Gemma 2 2B is the smallest member of Google DeepMind's Gemma 2 open-weight family, released in 2024. At 2.6B parameters it is distilled from larger Gemma 9B/27B teachers, delivering surprisingly strong benchmark scores for its size. It is designed for edge, browser, and offline inference — often running via MediaPipe or WebGPU.

Model specs

Vendor
Google
Family
Gemma 2
Released
2024-07
Context window
8,192 tokens
Modalities
text

Strengths

  • Distilled from 27B teacher — strong quality for 2.6B
  • Runs in a browser (WebLLM) or on a phone
  • Permissive Gemma Terms of Use allow commercial use

Limitations

  • Small 8k context
  • Weak math reasoning (low GSM8K)
  • Gemma Terms are not a standard OSS licence

Use cases

  • On-device chatbots on phones and laptops
  • Browser-based AI demos via WebGPU / WebLLM
  • Fine-tuning experiments on small GPUs
  • Edge agents in bandwidth-constrained environments

Benchmarks

BenchmarkScoreAs of
MMLU~52%2026-04
GSM8K~24%2026-04
MT-Bench~7.52026-04

Frequently asked questions

What is Gemma 2 2B?

Gemma 2 2B is Google DeepMind's 2.6-billion-parameter open-weight language model, distilled from the larger Gemma 2 27B model. It is sized for phones, browsers, and single-GPU inference.
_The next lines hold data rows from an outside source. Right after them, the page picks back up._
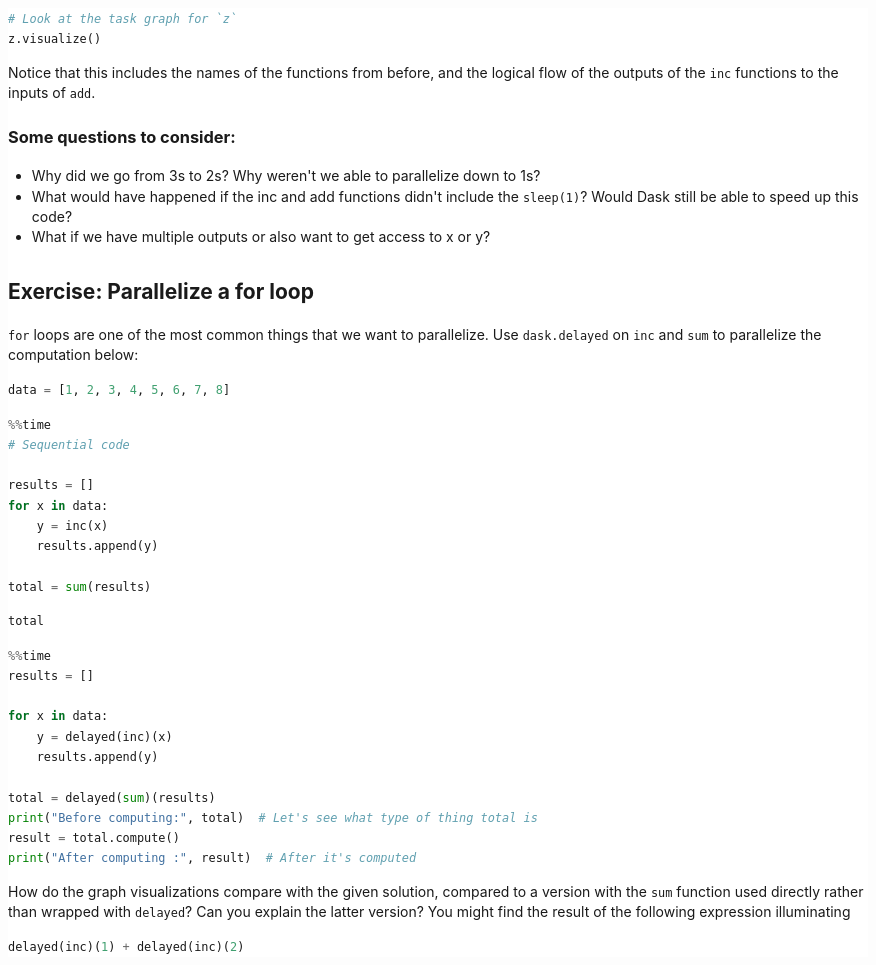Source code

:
 ```python
# Look at the task graph for `z`
z.visualize()
```

Notice that this includes the names of the functions from before, and the logical flow of the outputs of the `inc` functions to the inputs of `add`.


### Some questions to consider:

-  Why did we go from 3s to 2s?  Why weren't we able to parallelize down to 1s?
-  What would have happened if the inc and add functions didn't include the `sleep(1)`?  Would Dask still be able to speed up this code?
-  What if we have multiple outputs or also want to get access to x or y?


## Exercise: Parallelize a for loop

`for` loops are one of the most common things that we want to parallelize.  Use `dask.delayed` on `inc` and `sum` to parallelize the computation below:

```python
data = [1, 2, 3, 4, 5, 6, 7, 8]
```

```python
%%time
# Sequential code

results = []
for x in data:
    y = inc(x)
    results.append(y)
    
total = sum(results)
```

```python
total
```

```python
%%time
results = []

for x in data:
    y = delayed(inc)(x)
    results.append(y)
    
total = delayed(sum)(results)
print("Before computing:", total)  # Let's see what type of thing total is
result = total.compute()
print("After computing :", result)  # After it's computed
```

How do the graph visualizations compare with the given solution, compared to a version with the `sum` function used directly rather than wrapped with `delayed`? Can you explain the latter version? You might find the result of the following expression illuminating
```python
delayed(inc)(1) + delayed(inc)(2)
```

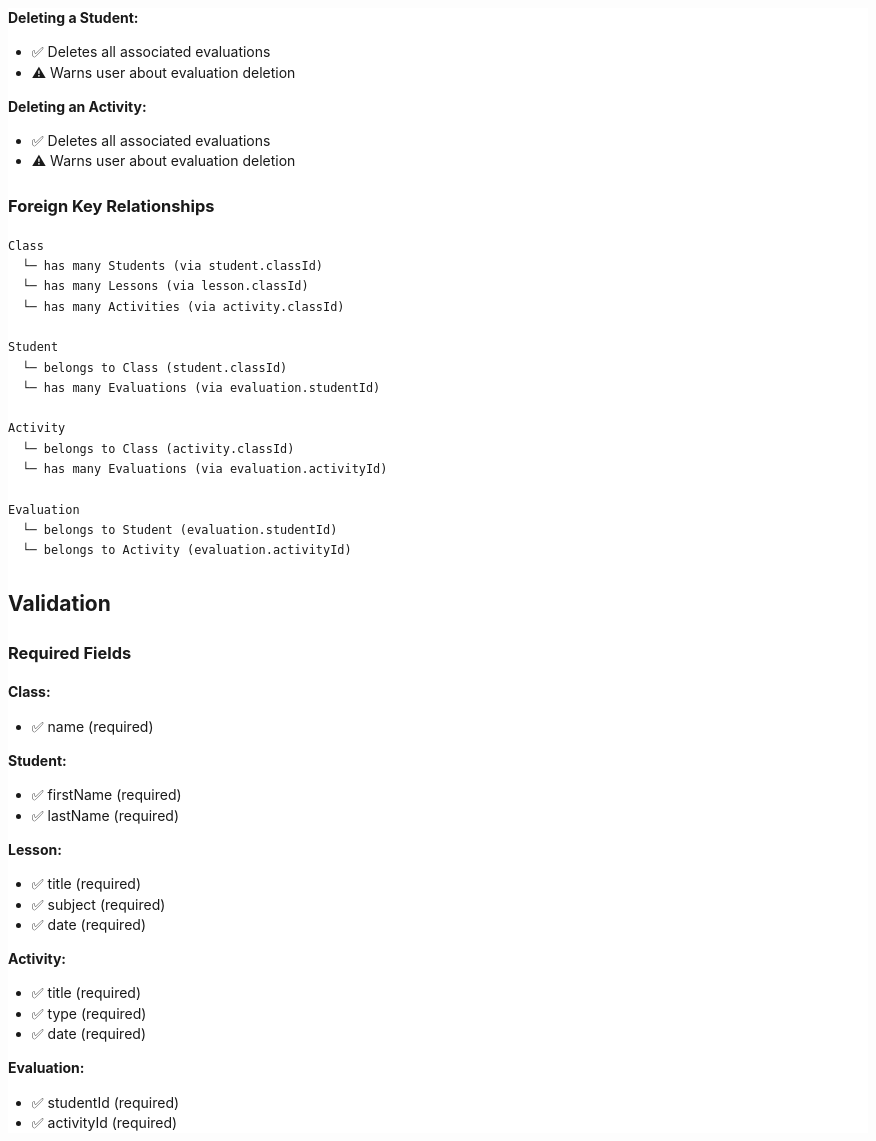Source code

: **Deleting a Student:**
- ✅ Deletes all associated evaluations
- ⚠️ Warns user about evaluation deletion

**Deleting an Activity:**
- ✅ Deletes all associated evaluations
- ⚠️ Warns user about evaluation deletion

### Foreign Key Relationships

```
Class
  └─ has many Students (via student.classId)
  └─ has many Lessons (via lesson.classId)
  └─ has many Activities (via activity.classId)

Student
  └─ belongs to Class (student.classId)
  └─ has many Evaluations (via evaluation.studentId)

Activity
  └─ belongs to Class (activity.classId)
  └─ has many Evaluations (via evaluation.activityId)

Evaluation
  └─ belongs to Student (evaluation.studentId)
  └─ belongs to Activity (evaluation.activityId)
```

## Validation

### Required Fields

**Class:**
- ✅ name (required)

**Student:**
- ✅ firstName (required)
- ✅ lastName (required)

**Lesson:**
- ✅ title (required)
- ✅ subject (required)
- ✅ date (required)

**Activity:**
- ✅ title (required)
- ✅ type (required)
- ✅ date (required)

**Evaluation:**
- ✅ studentId (required)
- ✅ activityId (required)
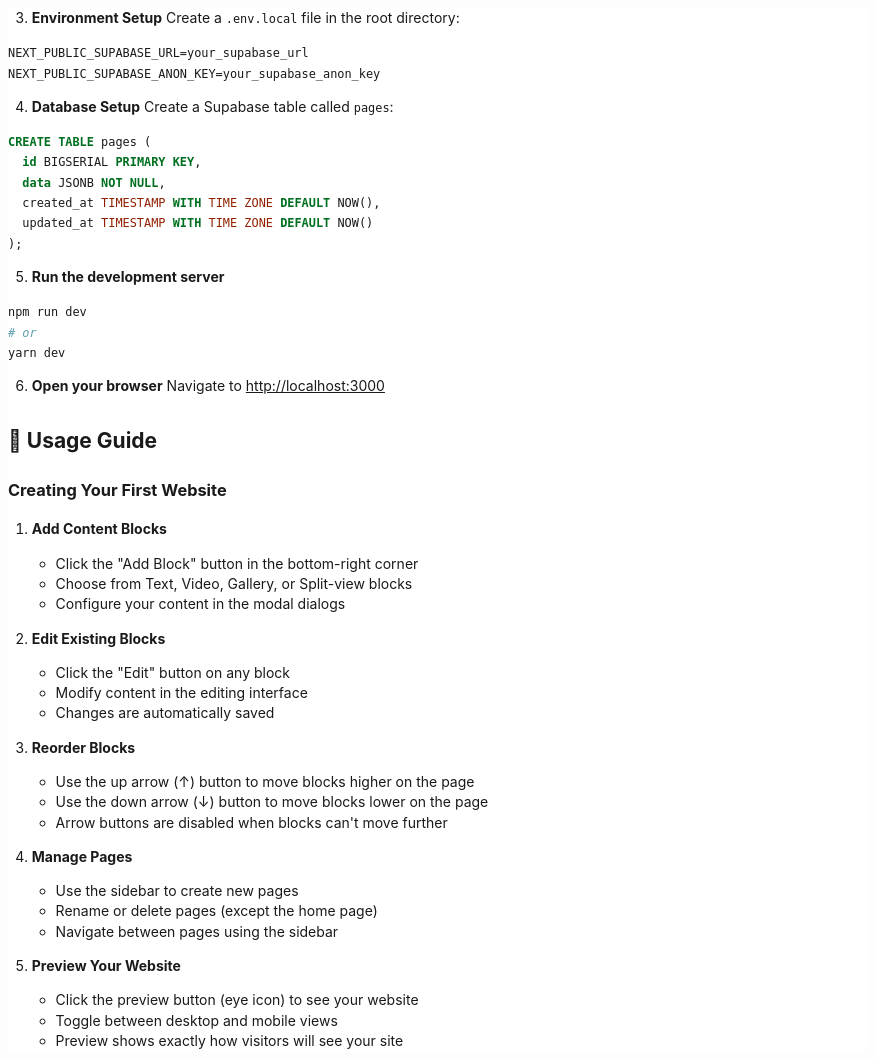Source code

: 3. **Environment Setup**
   Create a `.env.local` file in the root directory:

```env
NEXT_PUBLIC_SUPABASE_URL=your_supabase_url
NEXT_PUBLIC_SUPABASE_ANON_KEY=your_supabase_anon_key
```

4. **Database Setup**
   Create a Supabase table called `pages`:

```sql
CREATE TABLE pages (
  id BIGSERIAL PRIMARY KEY,
  data JSONB NOT NULL,
  created_at TIMESTAMP WITH TIME ZONE DEFAULT NOW(),
  updated_at TIMESTAMP WITH TIME ZONE DEFAULT NOW()
);
```

5. **Run the development server**

```bash
npm run dev
# or
yarn dev
```

6. **Open your browser**
   Navigate to [http://localhost:3000](http://localhost:3000)

## 📖 Usage Guide

### Creating Your First Website

1. **Add Content Blocks**
   - Click the "Add Block" button in the bottom-right corner
   - Choose from Text, Video, Gallery, or Split-view blocks
   - Configure your content in the modal dialogs

2. **Edit Existing Blocks**
   - Click the "Edit" button on any block
   - Modify content in the editing interface
   - Changes are automatically saved

3. **Reorder Blocks**
   - Use the up arrow (↑) button to move blocks higher on the page
   - Use the down arrow (↓) button to move blocks lower on the page
   - Arrow buttons are disabled when blocks can't move further

4. **Manage Pages**
   - Use the sidebar to create new pages
   - Rename or delete pages (except the home page)
   - Navigate between pages using the sidebar

5. **Preview Your Website**
   - Click the preview button (eye icon) to see your website
   - Toggle between desktop and mobile views
   - Preview shows exactly how visitors will see your site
Can Gemma 2 2B run in the browser?

Yes — via WebGPU engines like WebLLM or MediaPipe GenAI. Quantised to 4-bit, it fits in a few hundred megabytes and runs at interactive speeds on modern laptops.

Sources

  1. Gemma 2 2B on HuggingFace — accessed 2026-04-20
  2. Google — Gemma 2 announcement — accessed 2026-04-20